Sam Lewes reviews La Ronde at The Bunker
Despite, and on occasion because of its interesting format, this modern day adaptation of Arthur Schnitzler’s dissection of sexual norms and morals falls short of expectations.
Max Gill directs a cast of four at The Bunker, an atmospheric, subterraneous canvas which according to those seated nearby was formerly a much needed car park in the area. Upon opening, a single white bed has our attention at the centre of the stage, with a small table alongside it and a desk in the front corner. It is upon this unmoving image that 10 couples play a game of what is effectively sexual tag, minus any of the STI undertones that may imply.
La Ronde comprises 10 scenes, each involving a coupling of the cast, who act out everything from ‘a masochistic student and their cleaner’, to ‘a rock star and their ex-lover’, with the play beginning and ending with ‘a prostitute and their client’. The scenes don’t change, so much as they twist and turn into the next encounter, with one character departing and one remaining behind. In doing so a thread is neatly woven through the whole narrative so that each relates to the next and this is complimented by references to past actions and events.

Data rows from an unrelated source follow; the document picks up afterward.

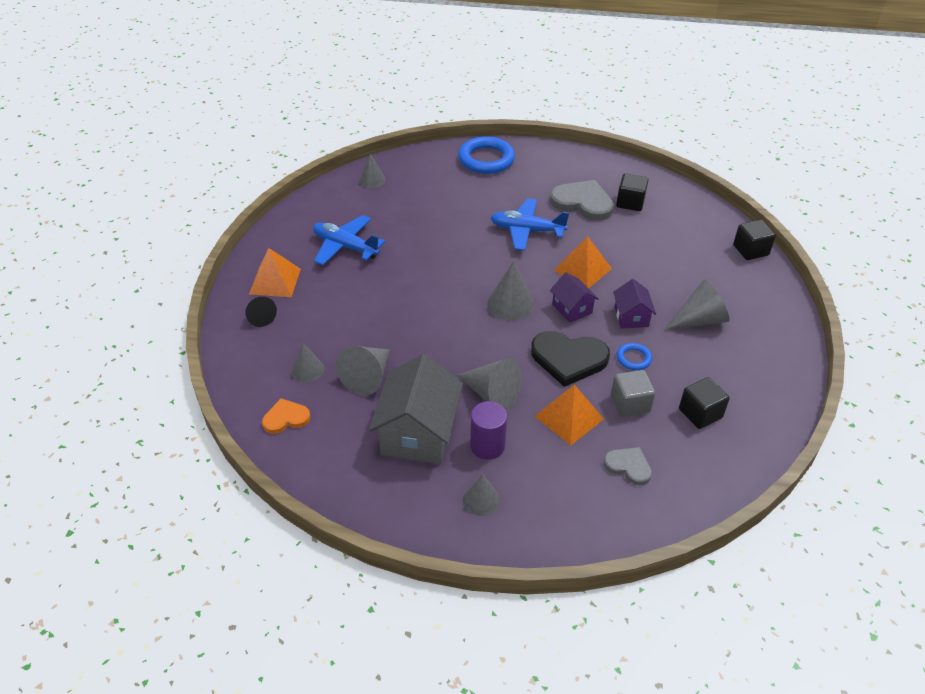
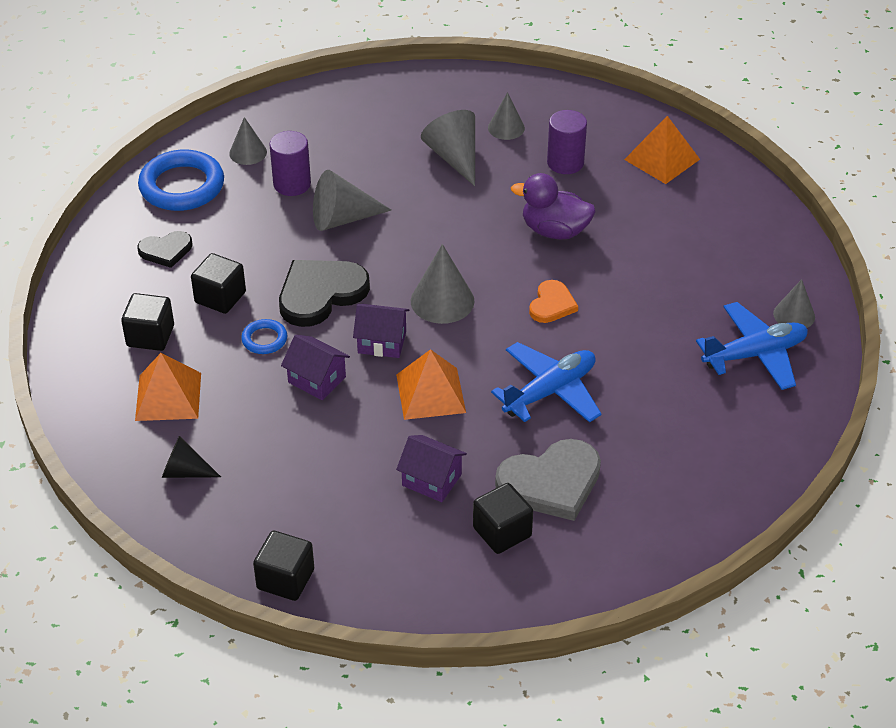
camera: 130 degrees right, 0 degrees up
(260, 316) = (614, 129): black cone -> black cone (185, 471)
(286, 418) = (461, 94): orange heart -> orange heart (552, 304)
(321, 321) = (565, 163): none -> purple cylinder
(345, 247) = (672, 231): blue plane -> blue plane (755, 354)
(396, 291) = (554, 231): none -> purple duck
(418, 433) = (355, 154): grey house -> none
(486, 159) = (745, 449): blue ring -> blue ring (182, 186)
(569, 417) = (257, 249): orange pyramid -> orange pyramid (168, 396)
(628, 466) = (166, 250): grey heart -> black heart
(630, 404) = (220, 297): grey cube -> black cube
(634, 238) = (431, 480): none -> purple house
(699, 320) = (247, 431): grey cone -> none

There have been numerous La Ronde adaptations in recent years, though none have likely had the same reaction as the original play. That version, only first performed 20 years after it was written in 1897, gleefully trespassed across the social norms of the time and led to the play’s banning across the continent. One can imagine how a sexual narrative involving the ‘whore’, ‘poet’, ‘soldier’ and ‘count’ amongst others would have found itself easily outlawed. By contrast, pulling together ten couples from across 21st century London was always less likely to shock. Given the everlasting gossip of the tabloids, and ongoing investigations into the crimes of the powerful, it’s much less of a realisation in our modern age that people of all social status not only have sex, but break taboos and embrace their kinks in doing so.
Given this disadvantage, Gill aims to insert a parallel tale of luck and randomness, with the defining feature of this adaptation being that each of the four cast members may play either of the characters of each pairing. The four actors; two male, two female, two white, two black, wait patiently as a large wheel spins, at points excruciatingly slowly, before it decides who will play which role. This is definitely an interesting concept and poses a real challenge for the company who must be ready to pick up any one of an incredibly broad range of characters at any time. Although the wheel successfully provokes some non-traditional pairings and does well to throw up different perceptions of gender and sexuality in relationships, it is unable to move La Ronde beyond the significant challenges at its core.
The plays are short and it is hard to see them as anything beyond vignettes or even skits. On occasion, scenes push for laughter when often the narrative dictates otherwise, with attempts at dark humour leading to slightly hammy reactions from the cast and confusion from the audience. Meanwhile tension is withheld from all but a couple scenes, with it becoming a waiting game as the two on stage dance around each other before the inevitability of their collapse into a raunchy yet thoroughly unerotic embrace. Having two characters on stage limits the direction the material can take and the underlying message, hinted at in the original, that people across the social strata may all hold similar or equivalent perversions, is less necessary in the modern day.
Whilst some in the audience were disappointed with the almighty wheel sidelining Leemore Marrett Jr, for all but a default appearance in the final two scenes, it did well to demonstrate the play’s commitment to chance. It was just a shame that the most intense emotional reactions of the night were had whilst Marrett sat quietly in view and the audience, in true game show fashion, oohed and mourned as the wheel took its slow time to slip past him. Otherwise, the ten scenes were a mixed bag both in writing and execution. A ‘patient and a doctor’ and the aforementioned ‘masochistic student and maid’ were particularly well delivered, but others lacked sharpness which seemed to stem from the actors’ multi-roling.
Whilst it claims to question ‘how desire defines us’, in the world of La Ronde it’s most often the case that desire is acted upon and almost always reciprocated. Whilst the wheel does add something to the night and the multi-roling is an impressive feat, the narrative and directing ultimately fail to break out of Schnitzler’s original confines.